### WORK REQUIRED
A word-for-word copy of the entries, with images excluded, is the expected answer.

Front-end code change data:
● ● ● ● ●

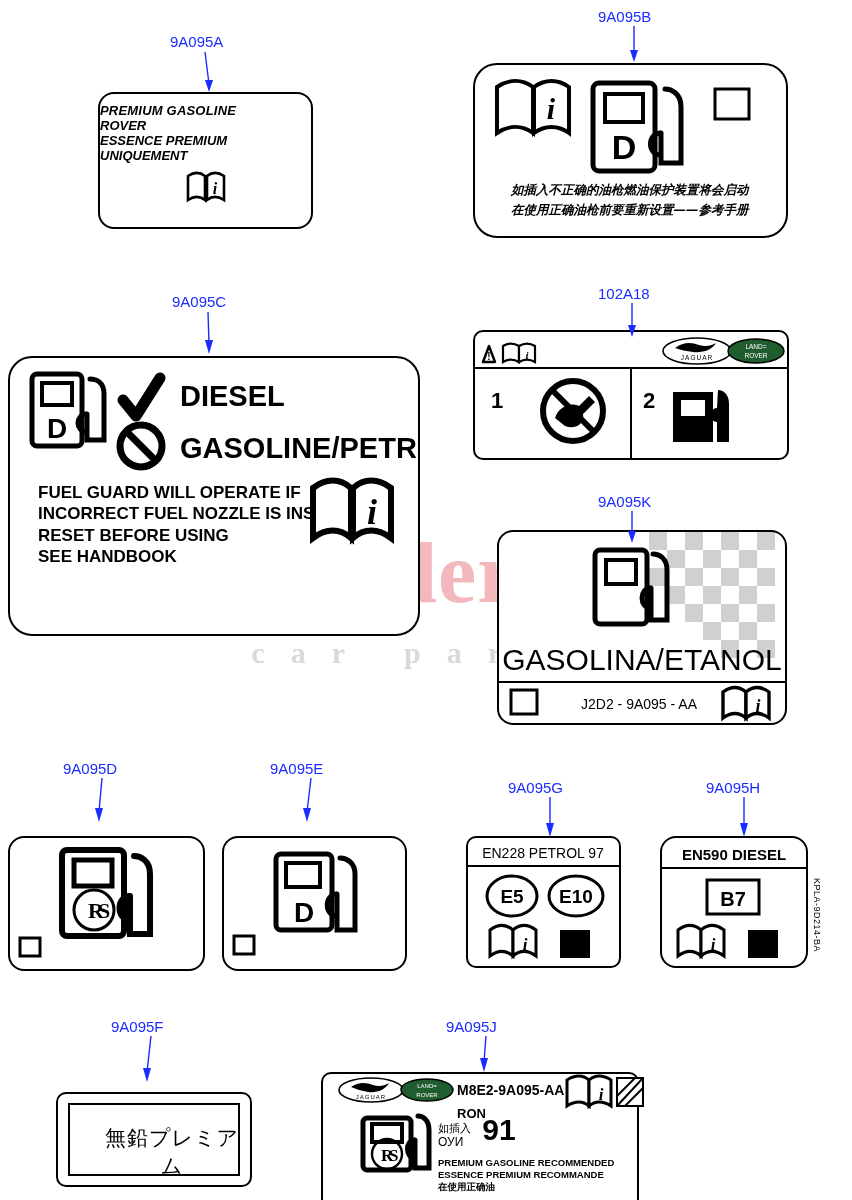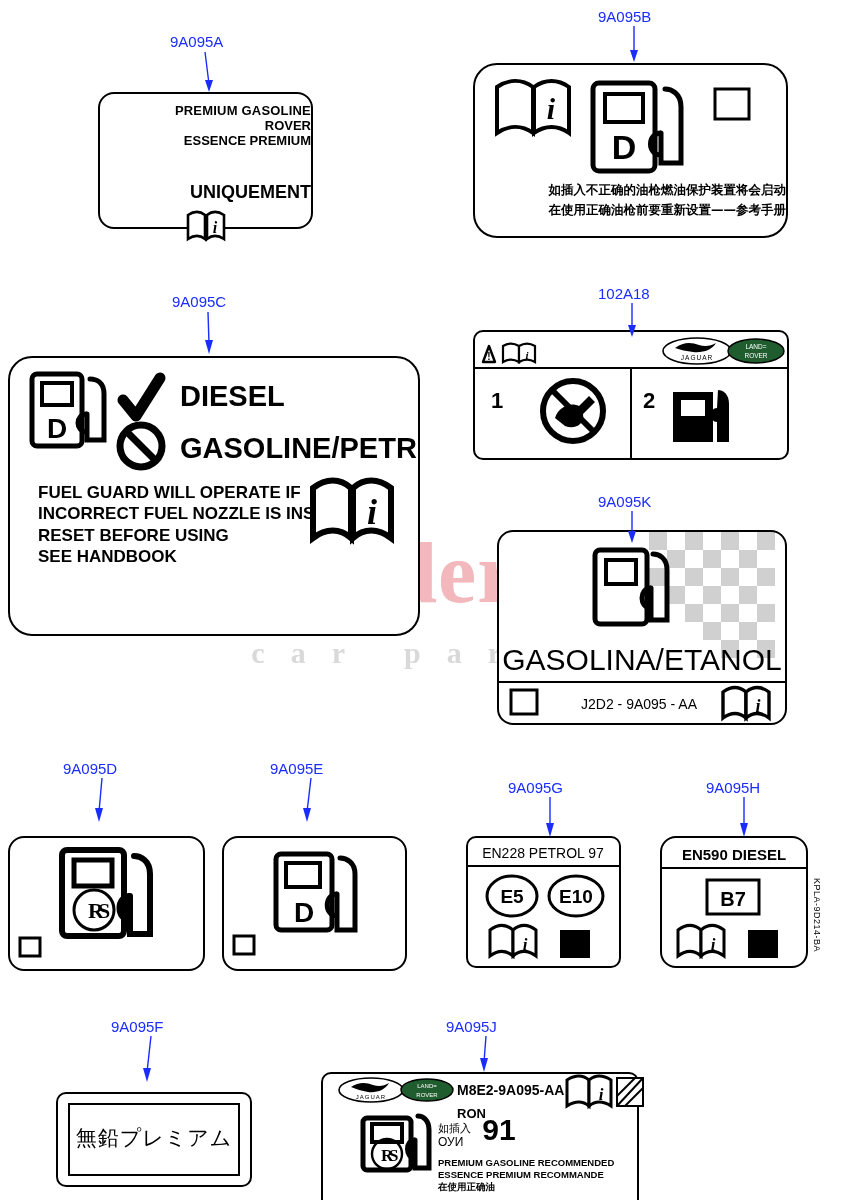--- a/index.html
+++ b/index.html
@@ -66,30 +66,32 @@
     background: #ffffff;
     border: 2px solid #000;
     box-sizing: border-box;
     z-index: 6;
   }
   .r8  { border-radius: 10px; }
   .r14 { border-radius: 16px; }
   .r20 { border-radius: 24px; }
 
   .ctext {
-    text-align: right;
+    text-align: left;
     font-weight: 700;
     line-height: 1.15;
+    font-style: italic;
   }
 
   
   svg { display:block; }
 
   .cn {
     font-family: "DejaVu Sans", sans-serif;
+    padding-left: 36px;
   }
   .vert-code {
     position: absolute;
     writing-mode: vertical-rl;
     font-size: 9px;
     letter-spacing: 0.5px;
     color: #000;
   }
 </style>
 </head>
@@ -105,21 +107,21 @@
   <div class="callout" style="left:170px; top:33px;">9A095A</div>
   <svg class="leader" style="left:195px; top:52px;" width="24" height="42">
     <path d="M10,0 L14,32" stroke="#1b2cff" stroke-width="1.4" fill="none"></path>
     <path d="M14,40 L10,28 L18,28 Z" fill="#1b2cff"></path>
   </svg>
 
   <div class="card r14" style="left:98px; top:92px; width:215px; height:137px;">
     <div class="ctext" style="margin-top:10px; font-size:13px; letter-spacing:0.2px;">PREMIUM  GASOLINE</div>
     <div class="ctext" style="font-size:13px;">ROVER</div>
     <div class="ctext" style="font-size:13px;">ESSENCE  PREMIUM</div>
-    <div class="ctext" style="font-size:18px;margin-top:33px;">UNIQUEMENT</div>
+    <div class="ctext" style="font-size:13px;">UNIQUEMENT</div>
     <div style="display:flex; justify-content:center; margin-top:6px;">
       <svg width="40" height="34" viewBox="0 0 40 34">
         <path d="M2,6 C8,2 14,2 19,6 L19,30 C14,26 8,26 2,30 Z" fill="#fff" stroke="#000" stroke-width="2.6"></path>
         <path d="M38,6 C32,2 26,2 21,6 L21,30 C26,26 32,26 38,30 Z" fill="#fff" stroke="#000" stroke-width="2.6"></path>
         <text x="29" y="24" font-family="Liberation Serif, serif" font-style="italic" font-size="16" font-weight="700" text-anchor="middle">i</text>
       </svg>
     </div>
   </div>
 
   <div class="callout" style="left:598px; top:8px;">9A095B</div>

● ● ● ● ●

### WRITTEN REPLY
--- a/index.html
+++ b/index.html
@@ -66,30 +66,32 @@
     background: #ffffff;
     border: 2px solid #000;
     box-sizing: border-box;
     z-index: 6;
   }
   .r8  { border-radius: 10px; }
   .r14 { border-radius: 16px; }
   .r20 { border-radius: 24px; }
 
   .ctext {
-    text-align: right;
+    text-align: left;
     font-weight: 700;
     line-height: 1.15;
+    font-style: italic;
   }
 
   
   svg { display:block; }
 
   .cn {
     font-family: "DejaVu Sans", sans-serif;
+    padding-left: 36px;
   }
   .vert-code {
     position: absolute;
     writing-mode: vertical-rl;
     font-size: 9px;
     letter-spacing: 0.5px;
     color: #000;
   }
 </style>
 </head>
@@ -105,21 +107,21 @@
   <div class="callout" style="left:170px; top:33px;">9A095A</div>
   <svg class="leader" style="left:195px; top:52px;" width="24" height="42">
     <path d="M10,0 L14,32" stroke="#1b2cff" stroke-width="1.4" fill="none"></path>
     <path d="M14,40 L10,28 L18,28 Z" fill="#1b2cff"></path>
   </svg>
 
   <div class="card r14" style="left:98px; top:92px; width:215px; height:137px;">
     <div class="ctext" style="margin-top:10px; font-size:13px; letter-spacing:0.2px;">PREMIUM  GASOLINE</div>
     <div class="ctext" style="font-size:13px;">ROVER</div>
     <div class="ctext" style="font-size:13px;">ESSENCE  PREMIUM</div>
-    <div class="ctext" style="font-size:18px;margin-top:33px;">UNIQUEMENT</div>
+    <div class="ctext" style="font-size:13px;">UNIQUEMENT</div>
     <div style="display:flex; justify-content:center; margin-top:6px;">
       <svg width="40" height="34" viewBox="0 0 40 34">
         <path d="M2,6 C8,2 14,2 19,6 L19,30 C14,26 8,26 2,30 Z" fill="#fff" stroke="#000" stroke-width="2.6"></path>
         <path d="M38,6 C32,2 26,2 21,6 L21,30 C26,26 32,26 38,30 Z" fill="#fff" stroke="#000" stroke-width="2.6"></path>
         <text x="29" y="24" font-family="Liberation Serif, serif" font-style="italic" font-size="16" font-weight="700" text-anchor="middle">i</text>
       </svg>
     </div>
   </div>
 
   <div class="callout" style="left:598px; top:8px;">9A095B</div>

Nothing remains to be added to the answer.